Am I going in circles? I just read this from my blog 2 years ago:
” I miss the streets of Seoul, the bustle, the cars everywhere, the awesome subway, morning Dunkin Donuts runs, partying hard in Hongdae and Itaewon, Pita Time, motel rooms, orange-flooded midnight streets, walking to the Kim Bap Nara in the wee hours of the morning and ordering don cass, crazy ajoshis, kids staring at my whiteness, playing darts in Seoul Pub, egg and cheese Sally, shopping at 3am in Dongdaemun, driving on the right, galbi wrapped up with kim chi in a lettuce leaf, hanging with my korean ‘brother’ and talking about life until morning, cheap taxis, high-speed internet, being told my Korean is good when it sooo isn’t, my adorable student Hae Ri, Korean people and how they act the same wherever you go, making strange videos with Keith, my boys, my girls, and waking up any time and stepping out into a city that never seems to really sleep. It’s all a dream now.”
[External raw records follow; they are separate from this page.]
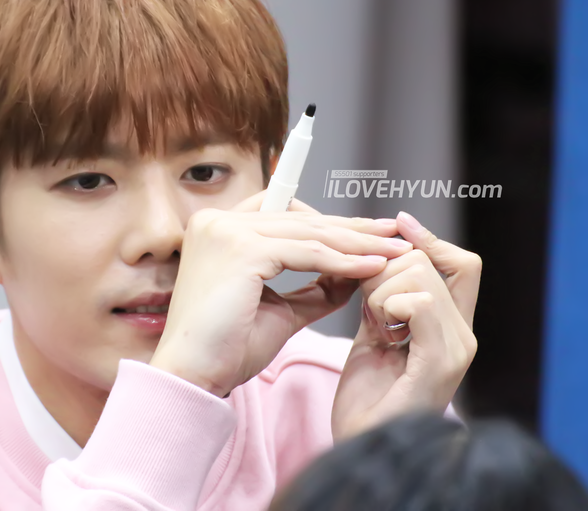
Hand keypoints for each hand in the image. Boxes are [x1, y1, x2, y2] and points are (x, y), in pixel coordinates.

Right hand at [149, 192, 412, 397]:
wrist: (193, 376)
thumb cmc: (226, 349)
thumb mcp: (278, 309)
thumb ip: (312, 287)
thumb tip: (354, 271)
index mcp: (218, 229)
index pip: (283, 212)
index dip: (327, 219)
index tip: (367, 232)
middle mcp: (217, 221)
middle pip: (301, 218)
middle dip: (352, 229)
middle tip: (393, 235)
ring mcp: (227, 231)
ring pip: (309, 233)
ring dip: (357, 243)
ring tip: (393, 252)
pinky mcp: (242, 249)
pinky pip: (308, 253)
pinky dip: (343, 261)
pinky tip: (372, 267)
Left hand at [331, 211, 480, 439]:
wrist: (364, 446)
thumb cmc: (366, 398)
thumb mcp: (376, 336)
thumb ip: (386, 298)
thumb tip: (380, 251)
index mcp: (451, 326)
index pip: (460, 262)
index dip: (429, 237)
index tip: (398, 223)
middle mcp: (463, 334)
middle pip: (426, 260)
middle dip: (383, 271)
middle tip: (369, 311)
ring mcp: (457, 347)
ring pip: (418, 275)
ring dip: (379, 292)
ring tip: (374, 328)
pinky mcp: (442, 362)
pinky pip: (420, 302)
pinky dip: (388, 306)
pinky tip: (378, 332)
Now here I sit in Australia, thinking about my Korea far away over the seas. Another world, another life currently continuing while I sit in a different reality.
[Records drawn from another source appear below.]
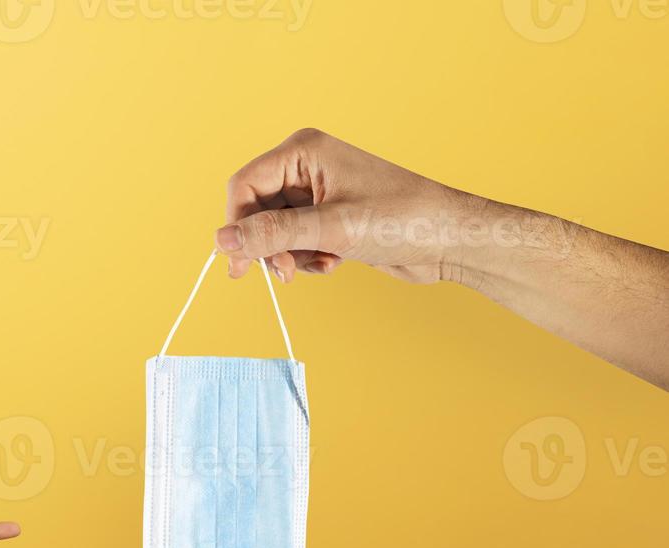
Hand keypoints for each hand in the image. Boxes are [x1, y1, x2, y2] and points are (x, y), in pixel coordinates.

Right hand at [215, 128, 478, 284]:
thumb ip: (273, 233)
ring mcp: (317, 194)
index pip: (244, 185)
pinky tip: (333, 262)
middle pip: (255, 210)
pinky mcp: (328, 218)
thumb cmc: (402, 219)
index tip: (241, 262)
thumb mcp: (331, 228)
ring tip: (321, 263)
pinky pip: (294, 242)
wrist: (448, 240)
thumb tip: (222, 241)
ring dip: (290, 256)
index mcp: (304, 151)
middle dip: (268, 246)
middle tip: (284, 273)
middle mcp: (306, 167)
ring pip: (273, 231)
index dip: (237, 224)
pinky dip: (307, 258)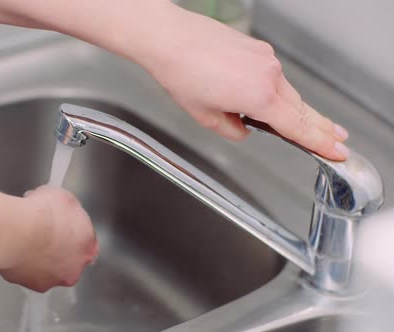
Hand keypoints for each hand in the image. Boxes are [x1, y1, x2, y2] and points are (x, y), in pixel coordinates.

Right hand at [0, 186, 97, 292]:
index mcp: (88, 247)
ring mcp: (52, 280)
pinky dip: (22, 263)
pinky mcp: (30, 285)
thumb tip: (56, 209)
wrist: (19, 231)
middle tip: (43, 233)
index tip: (60, 224)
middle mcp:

But this time it is different, I think. After years of not being able to do what I wanted, I was shocked suddenly to be back in a country where my possibilities weren’t limited to being a teacher or a company’s resident foreigner. As I feel my mind opening up to the possibilities I see the future as being very different from the past. Something clicked. So while on the surface it may seem like the circle repeats, on the inside it is a whole new reality.